Cathy Ang, who plays the lead Fei Fei, sat down with Metro to discuss more about how it was working on “Over the Moon.”
What was the initial intrigue to make you want to sign on with this project?
Originally, all I was approached with was the idea and all I knew was that it was going to be about a young Chinese girl who wanted to go to the moon to find the Moon Goddess Chung’e. I had grown up personally knowing about Chung’e because I went to Chinese school and learned this folklore, and I was just fascinated at how they were going to tell this story. I knew Glen Keane, this animation legend was going to be at the helm of it and I was so excited to share some of my family’s culture in a mainstream media project. Then of course, when I read the script I also fell in love with Fei Fei. I love science and space exploration as well, and she’s just so confident in herself, she’s so determined and I think that she’s a wonderful role model for people. The story itself is beautiful, her journey and feelings are so needed right now so everything about the script I just loved and wanted to be a part of.
What would you tell people who knew of the folktale to expect from the film?

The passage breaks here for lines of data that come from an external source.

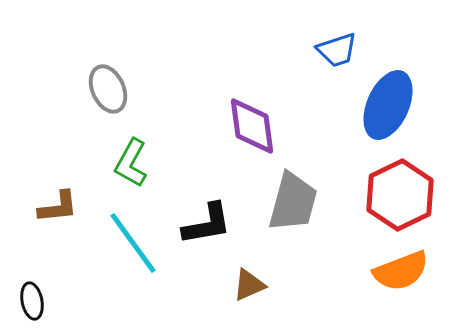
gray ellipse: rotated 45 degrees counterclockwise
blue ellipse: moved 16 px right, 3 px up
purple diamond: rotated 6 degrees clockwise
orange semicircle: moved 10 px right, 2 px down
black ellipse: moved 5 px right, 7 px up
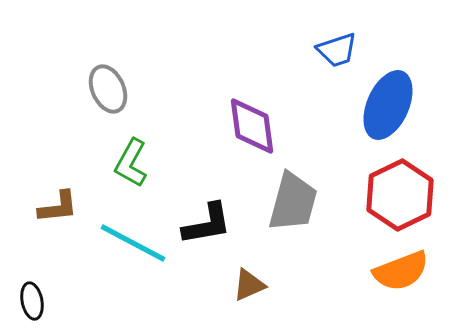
cyan line: rotated 26 degrees counterclockwise
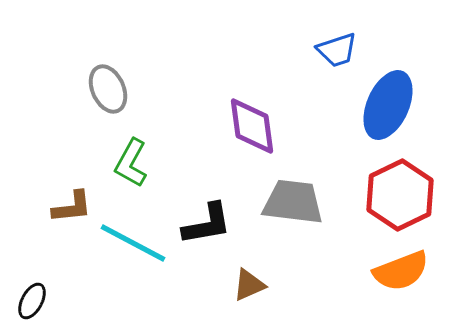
gray trapezoid: rotated 98 degrees counterclockwise
brown L-shape: moved 14 px right
black ellipse: rotated 39 degrees clockwise
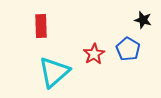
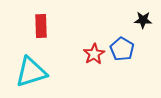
black star: rotated 12 degrees counterclockwise
blue pentagon: moved 6 px left
cyan triangle: moved 23 px left; rotated 24 degrees clockwise
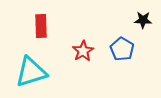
red star: moved 11 px left, 3 px up
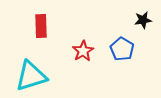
black star: rotated 12 degrees counterclockwise
cyan triangle: moved 4 px down
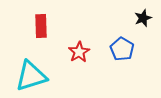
black star: moved 2 px up; rotated 12 degrees counterclockwise
red star: moved 4 px left, 1 px down
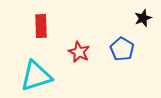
red star: rotated 15 degrees counterclockwise
cyan triangle: moved 5 px right
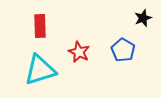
red rectangle: moved 1 px left
blue pentagon: moved 1 px right, 1 px down
cyan triangle: moved 4 px right, 6 px up
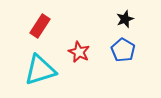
black star: moved 18 px left, 1 px down
red rectangle: rotated 35 degrees clockwise
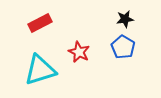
black star: rotated 12 degrees clockwise
red rectangle: moved 3 px up; rotated 30 degrees clockwise
blue pentagon: moved 3 px up
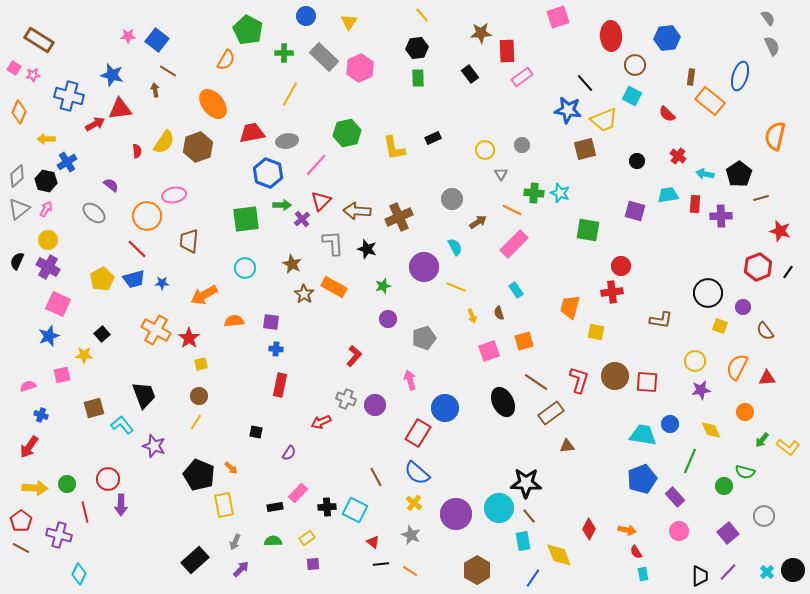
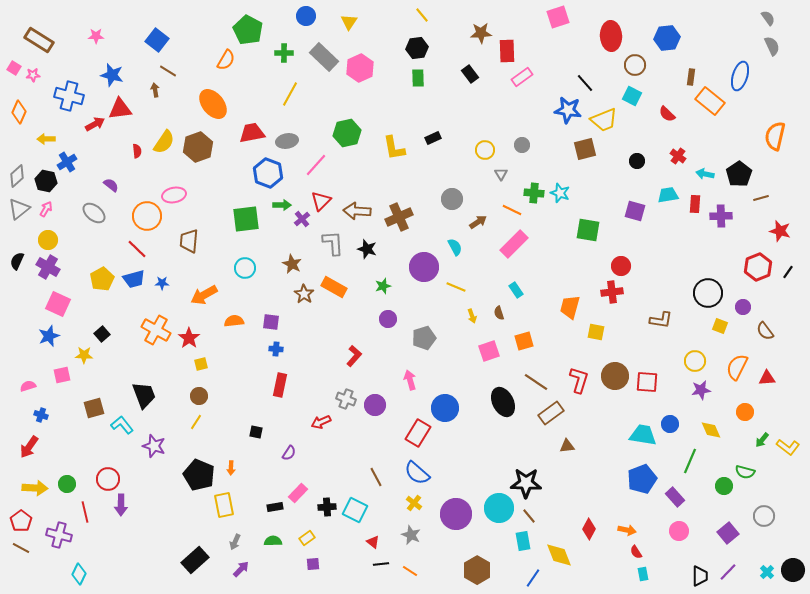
pink star at (128, 36): moved 32 px left
orange arrow at (231, 468): rotated 48 degrees clockwise
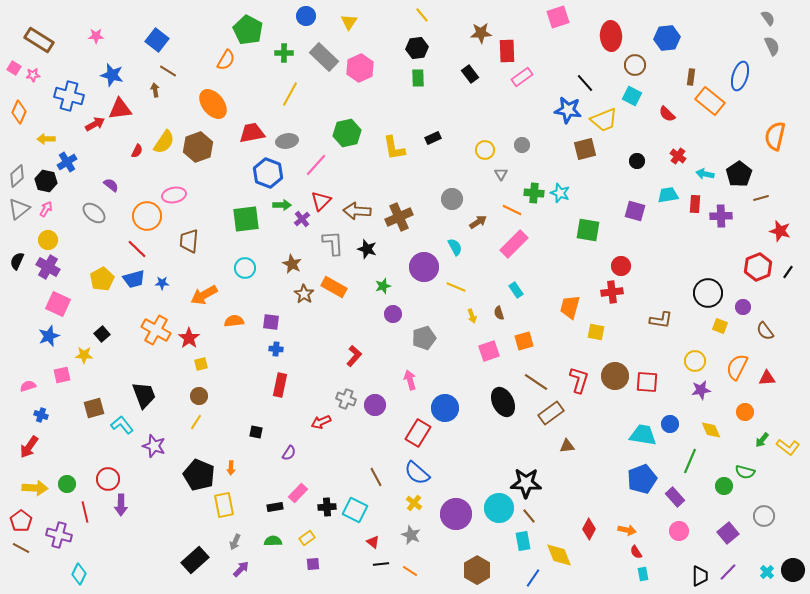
red semicircle at (137, 151): rotated 32 degrees clockwise
purple circle at (388, 319): moved 5 px right, 5 px up
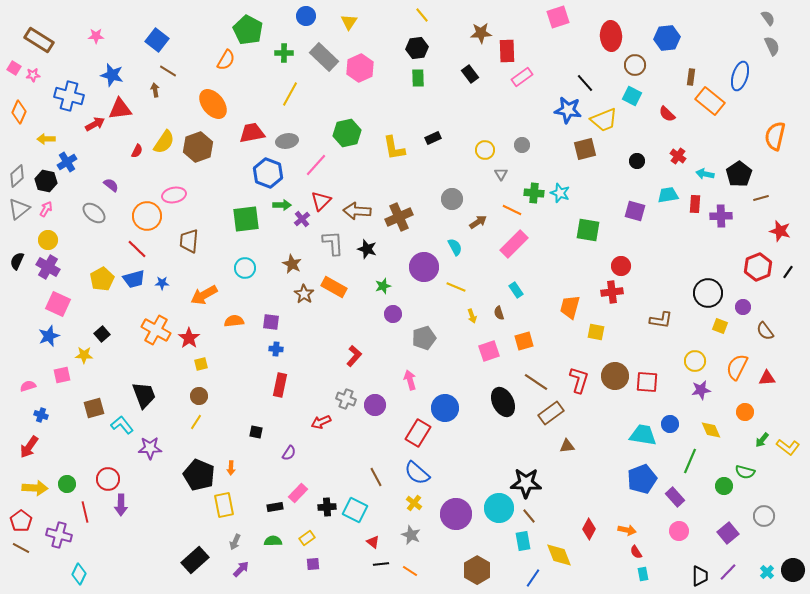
purple star at (154, 446): moved 4 px left, 2 px down; rotated 20 degrees counterclockwise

We do a good job of setting her story up. There’s this really beautiful animation sequence which shows Chung’e in her traditional form with her lover and once we get to the moon, we get to experience her in a new way. We get to experience the rest of her story, so I think they should be expecting someone who feels very current but who is also continuing to be this goddess who is larger than life and a smart, loving and very confident woman who just needs help in her healing process. It’s a very beautiful story who honors who she is and was.
What did you do to get prepared for this role specifically?
For all acting roles, I try to do background for characters, I think what’s nice [though] is we’re meeting Fei Fei as a child and most of her story is laid out for me. I just experimented for voicing too, I hadn’t done a lot of animation before so I just made sure to have a lot of different voices prepared for the booth, I would read the script in a lot of different ways. But then when I got into the booth, Glen really just wanted me to be myself and so I threw a lot of it out the window. I brought a lot of my own excitement for science and space exploration into the character and I think when you have a good director who can paint the world for you, you just fall into it a lot of the time. I think the music is very helpful for me as well, I’ve been singing all my life and have done musical theater, so I think that helped me understand more of who Fei Fei is.
How was it working with Glen Keane?
Glen shaped my childhood in a lot of ways, he’s really brought out so many stories about strong young women and I think I was just awestruck when I met him at first. He’s just so sweet and so down to earth and his directing style is really wonderful because he knows exactly what he’s picturing and how to describe it to you so that you can be there with him. But, he also just has this childlike sense of imagination that allows you to play with him all of the time. He would act like a reader for a lot of our sessions as the other characters and he knows how to immerse himself into them as well. But also you can play, you can try things, you can fail and it’s all okay— he’ll take it all and be learning more about the character when we do that. So there’s really a sense of freedom when you’re working with him that you don’t always get.
What scene are you most excited for audiences to see come to fruition onscreen?
There’s a couple, but I think that Rocket to the Moon sequence is amazing and I think there’s something about watching this girl fail so many times but never give up that’s really inspiring and I just want to see kids everywhere covering this song and trying to be like Fei Fei. It’s a larger than life experience for sure that is going to make everyone want to get up off of their couches and start dancing.
Overall, what do you hope audiences take away from the film?
For one thing, I hope people get to enjoy seeing a different world. First, we get to see the Chinese landscape and some tidbits about Chinese culture and its people and I think it’s so beautiful. Hopefully, that will spark some interest with some of the traditions you’re seeing onscreen and also just the folklore about Chung’e. Everyone is going through some sort of loss right now in some form and I think that the world needs connection and is craving connection at all times. This story is really about connecting with another person and relying on them to help you move through your grief. It’s a story about healing and about lifting people up and making sure that you can properly feel your grief but also move forward with your life and continue to move forward with whatever you’ve lost and find new joy and new love. I think it’s actually really perfect for the current climate, it’s a hard time for everyone in the world and kids and families especially if they’re going through a lot, I think this is the perfect story for them to be watching.
‘Over the Moon’ is available to stream now on Netflix.